What needs to be done: With the material below, print exactly the lines between the line holding "Capicorda - Puntali - Fascette" and the line holding "können die Pulverbeschichtung", inclusive. Add nothing else.

Records supplied:

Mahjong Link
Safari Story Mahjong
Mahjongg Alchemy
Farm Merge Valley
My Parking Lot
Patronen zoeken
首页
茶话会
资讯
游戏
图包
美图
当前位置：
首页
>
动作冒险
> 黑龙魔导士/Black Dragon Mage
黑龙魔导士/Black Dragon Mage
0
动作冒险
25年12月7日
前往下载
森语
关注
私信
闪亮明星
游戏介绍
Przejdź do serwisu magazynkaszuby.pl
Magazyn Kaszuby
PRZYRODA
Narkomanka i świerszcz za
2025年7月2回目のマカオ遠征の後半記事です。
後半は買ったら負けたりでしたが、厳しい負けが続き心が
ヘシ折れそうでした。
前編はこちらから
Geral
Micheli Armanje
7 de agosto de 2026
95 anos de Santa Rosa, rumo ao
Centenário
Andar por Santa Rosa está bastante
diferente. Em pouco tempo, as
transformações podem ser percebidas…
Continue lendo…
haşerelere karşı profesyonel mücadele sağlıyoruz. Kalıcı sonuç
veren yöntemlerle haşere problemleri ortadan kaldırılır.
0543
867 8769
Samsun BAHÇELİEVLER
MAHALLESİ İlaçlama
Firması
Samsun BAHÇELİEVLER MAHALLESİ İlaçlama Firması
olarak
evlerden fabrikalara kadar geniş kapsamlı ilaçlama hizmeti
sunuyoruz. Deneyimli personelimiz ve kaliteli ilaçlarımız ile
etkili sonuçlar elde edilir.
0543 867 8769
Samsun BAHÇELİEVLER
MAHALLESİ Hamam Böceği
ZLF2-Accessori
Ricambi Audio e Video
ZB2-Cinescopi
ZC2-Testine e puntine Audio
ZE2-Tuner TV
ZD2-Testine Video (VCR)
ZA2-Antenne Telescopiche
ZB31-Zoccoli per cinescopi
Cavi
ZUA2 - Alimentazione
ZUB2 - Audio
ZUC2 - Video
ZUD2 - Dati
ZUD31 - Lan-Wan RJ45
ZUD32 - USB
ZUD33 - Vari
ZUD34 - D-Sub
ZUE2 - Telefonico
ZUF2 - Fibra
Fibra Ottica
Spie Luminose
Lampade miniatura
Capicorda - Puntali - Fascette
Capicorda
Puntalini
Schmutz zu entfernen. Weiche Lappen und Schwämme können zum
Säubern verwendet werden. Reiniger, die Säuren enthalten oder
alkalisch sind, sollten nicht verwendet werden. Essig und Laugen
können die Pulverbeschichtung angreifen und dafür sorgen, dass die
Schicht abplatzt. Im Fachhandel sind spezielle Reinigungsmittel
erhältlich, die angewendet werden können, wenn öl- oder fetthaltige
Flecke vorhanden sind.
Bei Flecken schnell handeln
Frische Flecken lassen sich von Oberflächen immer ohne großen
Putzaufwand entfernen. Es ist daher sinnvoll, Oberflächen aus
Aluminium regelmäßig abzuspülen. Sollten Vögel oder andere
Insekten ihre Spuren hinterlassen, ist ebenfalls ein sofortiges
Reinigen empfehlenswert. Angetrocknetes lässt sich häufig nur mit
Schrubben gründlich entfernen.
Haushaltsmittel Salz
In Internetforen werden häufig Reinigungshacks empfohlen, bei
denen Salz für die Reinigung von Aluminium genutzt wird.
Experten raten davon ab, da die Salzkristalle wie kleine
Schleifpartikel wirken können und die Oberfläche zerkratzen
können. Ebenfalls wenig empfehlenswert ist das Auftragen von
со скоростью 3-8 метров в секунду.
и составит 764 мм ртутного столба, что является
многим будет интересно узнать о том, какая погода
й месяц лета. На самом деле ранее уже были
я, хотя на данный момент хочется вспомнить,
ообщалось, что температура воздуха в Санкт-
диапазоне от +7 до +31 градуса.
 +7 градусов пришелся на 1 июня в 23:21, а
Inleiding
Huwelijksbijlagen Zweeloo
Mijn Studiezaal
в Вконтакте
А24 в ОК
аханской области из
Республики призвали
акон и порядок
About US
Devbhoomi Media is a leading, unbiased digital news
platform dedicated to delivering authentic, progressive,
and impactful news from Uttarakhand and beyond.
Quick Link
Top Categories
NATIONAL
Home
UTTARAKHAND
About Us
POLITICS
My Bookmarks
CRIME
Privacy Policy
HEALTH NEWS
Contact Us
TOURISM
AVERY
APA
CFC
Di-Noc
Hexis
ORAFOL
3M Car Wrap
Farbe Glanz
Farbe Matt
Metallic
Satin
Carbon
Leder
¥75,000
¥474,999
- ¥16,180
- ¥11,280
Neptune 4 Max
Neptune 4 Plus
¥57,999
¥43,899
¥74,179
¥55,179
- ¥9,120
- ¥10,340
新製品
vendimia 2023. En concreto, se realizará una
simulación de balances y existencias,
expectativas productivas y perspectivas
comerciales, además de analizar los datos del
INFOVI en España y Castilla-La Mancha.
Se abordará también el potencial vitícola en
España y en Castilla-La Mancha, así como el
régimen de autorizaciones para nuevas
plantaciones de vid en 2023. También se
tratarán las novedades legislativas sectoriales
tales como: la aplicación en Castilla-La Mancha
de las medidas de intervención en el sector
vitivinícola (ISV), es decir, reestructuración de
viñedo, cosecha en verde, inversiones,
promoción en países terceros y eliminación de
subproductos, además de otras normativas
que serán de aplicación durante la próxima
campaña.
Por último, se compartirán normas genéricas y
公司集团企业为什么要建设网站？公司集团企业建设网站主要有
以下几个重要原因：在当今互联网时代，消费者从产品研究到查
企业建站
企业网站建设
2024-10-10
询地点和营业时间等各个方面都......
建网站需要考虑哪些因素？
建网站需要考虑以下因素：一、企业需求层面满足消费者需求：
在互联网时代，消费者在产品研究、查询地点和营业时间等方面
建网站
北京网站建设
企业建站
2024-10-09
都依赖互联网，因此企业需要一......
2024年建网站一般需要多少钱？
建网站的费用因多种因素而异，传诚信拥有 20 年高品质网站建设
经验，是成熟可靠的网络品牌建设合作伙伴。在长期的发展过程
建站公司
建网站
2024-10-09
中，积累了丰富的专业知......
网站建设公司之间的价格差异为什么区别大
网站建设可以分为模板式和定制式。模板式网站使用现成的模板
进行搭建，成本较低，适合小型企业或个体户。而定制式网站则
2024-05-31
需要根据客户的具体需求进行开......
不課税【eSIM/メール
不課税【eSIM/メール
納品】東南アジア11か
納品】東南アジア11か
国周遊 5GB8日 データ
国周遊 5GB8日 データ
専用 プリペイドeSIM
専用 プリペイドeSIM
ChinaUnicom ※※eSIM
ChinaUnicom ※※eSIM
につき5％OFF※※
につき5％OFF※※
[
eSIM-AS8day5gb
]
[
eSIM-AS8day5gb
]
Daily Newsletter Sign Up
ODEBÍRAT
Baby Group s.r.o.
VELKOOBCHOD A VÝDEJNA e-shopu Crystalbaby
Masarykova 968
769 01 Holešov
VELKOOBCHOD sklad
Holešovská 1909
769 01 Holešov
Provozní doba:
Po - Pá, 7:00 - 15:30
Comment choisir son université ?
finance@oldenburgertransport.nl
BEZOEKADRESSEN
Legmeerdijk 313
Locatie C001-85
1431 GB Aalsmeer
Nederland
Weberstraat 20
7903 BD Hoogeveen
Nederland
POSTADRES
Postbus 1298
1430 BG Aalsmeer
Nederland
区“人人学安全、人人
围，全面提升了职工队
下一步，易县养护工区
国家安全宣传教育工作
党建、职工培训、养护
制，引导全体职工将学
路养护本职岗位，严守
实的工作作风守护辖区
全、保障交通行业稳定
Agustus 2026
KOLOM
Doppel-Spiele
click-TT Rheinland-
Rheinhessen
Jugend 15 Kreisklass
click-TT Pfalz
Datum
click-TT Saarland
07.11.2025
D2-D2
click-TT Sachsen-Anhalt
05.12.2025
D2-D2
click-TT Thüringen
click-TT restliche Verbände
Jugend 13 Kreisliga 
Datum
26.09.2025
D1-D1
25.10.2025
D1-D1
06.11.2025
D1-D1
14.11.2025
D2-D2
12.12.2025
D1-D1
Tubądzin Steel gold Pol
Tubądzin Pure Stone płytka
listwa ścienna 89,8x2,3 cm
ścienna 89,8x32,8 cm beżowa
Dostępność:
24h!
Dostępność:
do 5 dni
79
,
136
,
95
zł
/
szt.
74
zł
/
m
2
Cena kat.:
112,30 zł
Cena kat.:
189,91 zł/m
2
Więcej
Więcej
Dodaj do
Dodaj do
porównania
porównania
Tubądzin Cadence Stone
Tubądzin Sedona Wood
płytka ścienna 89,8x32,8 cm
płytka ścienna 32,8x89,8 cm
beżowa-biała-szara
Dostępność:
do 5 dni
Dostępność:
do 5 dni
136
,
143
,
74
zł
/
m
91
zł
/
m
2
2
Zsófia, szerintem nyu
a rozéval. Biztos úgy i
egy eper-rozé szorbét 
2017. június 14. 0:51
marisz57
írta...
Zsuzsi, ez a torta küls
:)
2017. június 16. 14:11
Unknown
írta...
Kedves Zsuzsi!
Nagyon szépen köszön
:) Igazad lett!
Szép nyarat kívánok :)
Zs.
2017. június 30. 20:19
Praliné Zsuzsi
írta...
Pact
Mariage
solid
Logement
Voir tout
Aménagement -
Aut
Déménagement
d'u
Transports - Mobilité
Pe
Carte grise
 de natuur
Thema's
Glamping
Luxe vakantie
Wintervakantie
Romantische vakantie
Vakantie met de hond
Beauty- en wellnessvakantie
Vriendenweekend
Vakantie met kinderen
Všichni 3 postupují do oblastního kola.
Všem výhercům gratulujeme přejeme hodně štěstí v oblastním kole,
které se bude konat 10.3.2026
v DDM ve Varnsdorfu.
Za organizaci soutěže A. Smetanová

Exercise result:
Capicorda - Puntali - Fascette
Capicorda
Puntalini
Schmutz zu entfernen. Weiche Lappen und Schwämme können zum
Säubern verwendet werden. Reiniger, die Säuren enthalten oder
alkalisch sind, sollten nicht verwendet werden. Essig und Laugen
können die Pulverbeschichtung angreifen und dafür sorgen, dass die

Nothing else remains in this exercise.